▸ **Tasks and exercises**
**1)** In the oil change instructions, what should be checked on the drain plug before it is screwed back into the sump?
**2)** Write the next part of the oil change instructions, picking up after their final sentence.

▸ **Selected passage**
= = =

7. Screw the sump drain plug back in place, do not overtighten.
First check the copper sealing washer on the drain plug or gasket ring (if any / depending) for damage, replace if necessary.
8. Change your spin-on oil filter or oil filter element (depending):
CAUTION: THE OIL IS HOT!!!
To prevent nasty oil burns we advise using heat and oil resistant gloves!!
Wear a face shield or at least eye protection to prevent hot oil splashing in your eyes and face!!
Spin-off oil filter: loosen by hand or with an oil filter wrench, put an old rag or small container underneath to catch the spill.Screw on a fresh spin-off oil filter until hand-tight, do not use tools.
>IMPORTANT: before installing the filter first grease the rubber sealing ring with some motor oil
Oil filter element: loosen the oil filter bowl bolt, the filter housing will come loose, put an old rag or small container underneath to catch the spill. Replace the old filter element with a fresh new one. Reassemble. Put some oil on the rubber oil seal. Tighten the oil filter bowl bolt firmly, do not overtighten.
Please ensure every drop of used motor oil, every oil filter, and every oil container is brought to a collection centre to be disposed of properly.

= = =

▸ **Data entries**
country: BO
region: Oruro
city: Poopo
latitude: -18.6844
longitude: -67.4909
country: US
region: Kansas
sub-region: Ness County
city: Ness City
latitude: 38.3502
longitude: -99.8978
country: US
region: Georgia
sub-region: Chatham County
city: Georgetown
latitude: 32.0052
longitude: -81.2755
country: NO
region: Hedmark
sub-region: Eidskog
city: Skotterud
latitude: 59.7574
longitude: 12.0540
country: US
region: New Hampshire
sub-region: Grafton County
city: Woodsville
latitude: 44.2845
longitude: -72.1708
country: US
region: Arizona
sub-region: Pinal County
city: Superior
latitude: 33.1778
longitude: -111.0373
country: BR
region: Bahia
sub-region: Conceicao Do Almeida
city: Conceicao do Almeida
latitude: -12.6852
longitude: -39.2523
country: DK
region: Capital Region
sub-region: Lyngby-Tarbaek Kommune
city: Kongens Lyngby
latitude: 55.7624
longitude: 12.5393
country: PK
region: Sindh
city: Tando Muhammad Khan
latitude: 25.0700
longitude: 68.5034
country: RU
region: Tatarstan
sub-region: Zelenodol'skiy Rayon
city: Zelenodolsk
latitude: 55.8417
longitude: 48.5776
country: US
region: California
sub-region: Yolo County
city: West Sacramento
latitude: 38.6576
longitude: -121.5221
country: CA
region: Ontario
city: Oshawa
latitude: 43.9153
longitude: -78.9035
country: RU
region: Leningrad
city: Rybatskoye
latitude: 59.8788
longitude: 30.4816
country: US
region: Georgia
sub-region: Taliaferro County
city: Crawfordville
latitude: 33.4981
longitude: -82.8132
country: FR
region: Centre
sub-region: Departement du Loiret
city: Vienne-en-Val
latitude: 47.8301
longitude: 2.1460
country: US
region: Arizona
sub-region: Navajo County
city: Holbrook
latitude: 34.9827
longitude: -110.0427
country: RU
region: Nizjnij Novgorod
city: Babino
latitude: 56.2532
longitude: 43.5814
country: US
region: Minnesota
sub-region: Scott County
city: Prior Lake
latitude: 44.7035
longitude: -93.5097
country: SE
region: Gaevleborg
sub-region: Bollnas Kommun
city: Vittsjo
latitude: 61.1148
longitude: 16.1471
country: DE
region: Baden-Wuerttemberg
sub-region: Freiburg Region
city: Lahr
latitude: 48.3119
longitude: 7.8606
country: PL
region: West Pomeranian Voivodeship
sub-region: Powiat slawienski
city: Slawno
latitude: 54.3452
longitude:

= = =

▸ **The results**
**1)** The copper sealing washer or gasket ring, if there is one, should be checked for damage and replaced if necessary.

**2)**
A single drop of used motor oil can contaminate a million drops of water.
9. Remove the oil filler cap. Fill up with oil, starting with less than the user manual advises. Preferably use high zinc mineral motor oil for better wear protection.
Check for correct oil pressure on engine restart.
Check the oil level with the dipstick after you’ve run the engine stationary for a couple of minutes. The idea is to fill the new oil filter and crevices with fresh oil and to remove air pockets.
With the engine turned off, top up gradually, allowing the oil level to settle before adding some more. Add until the “max” level on the dipstick is reached. DO NOT OVERFILL!! Screw the oil filler cap back on.
10. After 100 miles check for oil leaks around the oil filter and sump drain plug, tighten if necessary and top up if needed.
CONGRATULATIONS! JOB DONE!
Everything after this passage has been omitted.